On a lark and perhaps on just a passing fancy, I decided to rent an apartment in El Paso. I had known of the SRO on Missouri Street, and actually been shown a room once before, several years ago. It was a small, filthy den that reeked of cat piss and hobo ass. I turned it down and headed elsewhere.
Flash forward to now: I again made plans to rent there in lieu that I knew it was a quick route out of that damn shelter. All I wanted was a quiet place to begin this next book which is exploding in my head. The assistant manager of the old red brick building was a gimpy, pedophile named Norman - I actually had a run in with him years ago. In San Jacinto Park, I witnessed he was blatantly attempting to seduce a fifteen year old boy. After harsh words from myself and spitting in his face, I whisked the kid away to safety. I was hoping this Norman didn't hold a grudge. After awkward pleasantries, Norman had me fill out the various paperwork and it being the holidays, slotted me to move into a room on the first of January. He even showed me a decent room on the third floor with ample natural light, decent furniture, a desk by the window...sure, I'll take it.
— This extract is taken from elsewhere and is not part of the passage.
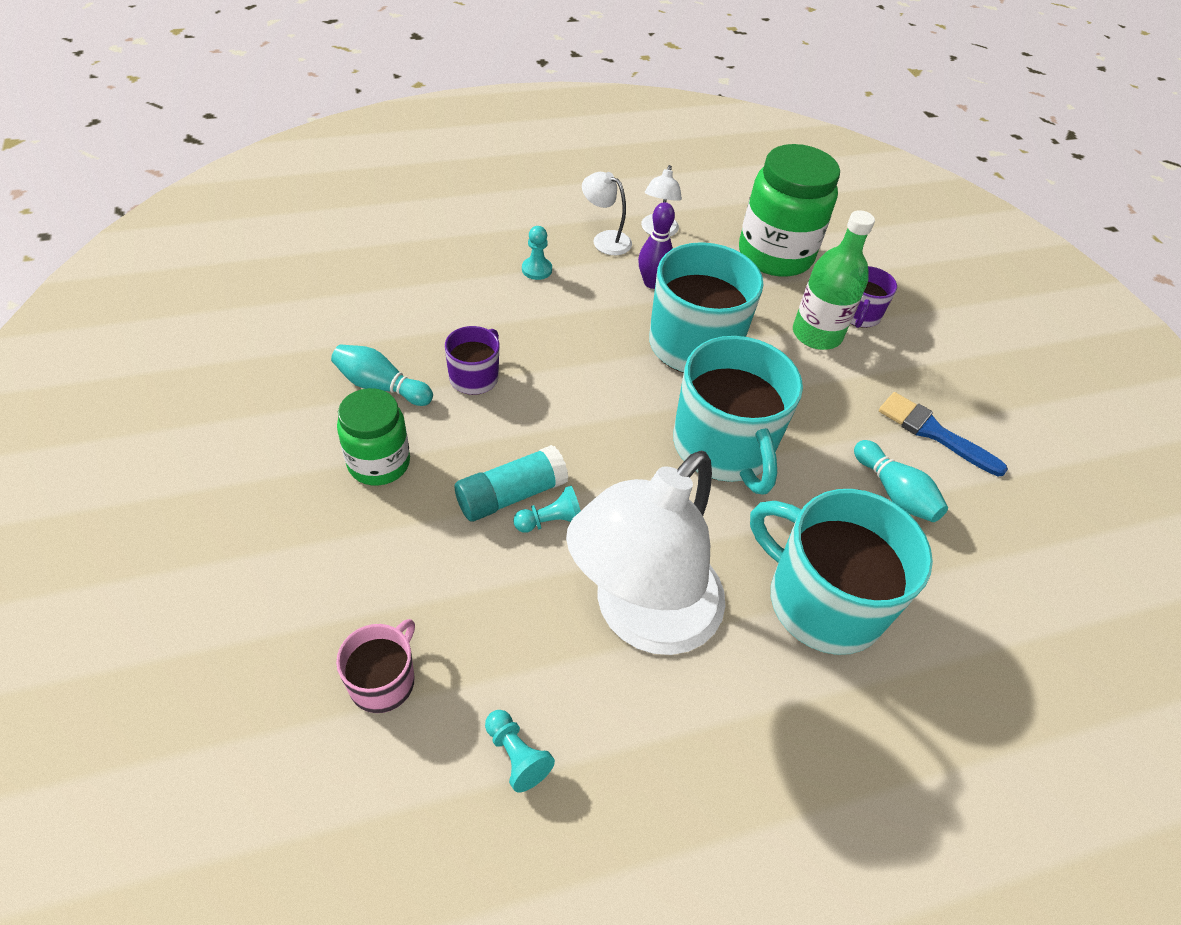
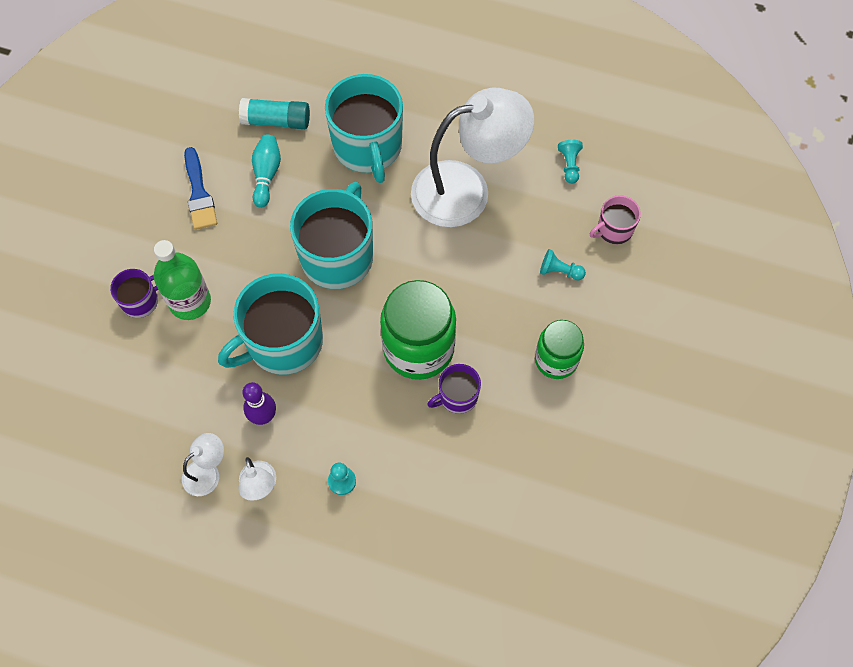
camera: 140 degrees left, 15 degrees up
(381, 386) = (525, 423): turquoise bowling pin -> none
(511, 495) = (489, 294): turquoise glue stick -> turquoise glue stick (276, 121)
(551, 521) = (477, 266): turquoise pawn -> turquoise pawn (559, 271)
(775, 255) = (139, 392): green jar -> green jar (418, 348)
Days, weeks passed and I received not as much as a phone call on how much my rent was to be - it was subsidized through HUD, so about 30% of my monthly pay. On the last day of December, I made an impromptu visit to the SRO for inquiries.
Norman seemed to be on leave, so I was greeted by the manager, a ratty hag named Cristine. On the landing, I politely demanded to know my rent and asked if that room was ready for I was to move in the next day.
"I'm not blindly going to pay for a room and not see it first." I stated.
I was given the keys to room #13. In the basement.
"What happened to the upstairs room I was shown?" I asked.
"Oh, we gave that to a tenant who had to move in early." She grinned with cold, dead fish eyes. "You'll like the basement room. Lucky 13"
Down a dank hall, I found 13. I turned the latch, opened the door, and flicked the light switch. No lights. The darkness reeked of mildewed rags and vomit.
I returned to the office and asked, "Will the room be cleaned before I move in?"
"Oh no," She stated firmly, "You'll have to clean it. We are short staffed. Did you see the room? Did you like it?"
"The bulbs are out." I droned.
She grunted at me like I just shit on her carpet, walked down the hall and returned with a ladder and two fresh bulbs. Meanwhile, the creepiest gay Indian in in the entire southwest, who babbled that he was a "20 year volunteer" leered at me with that look of thirsty lust so common to the fags here, he was obviously maintenance but refused to assist cleaning that stink pit.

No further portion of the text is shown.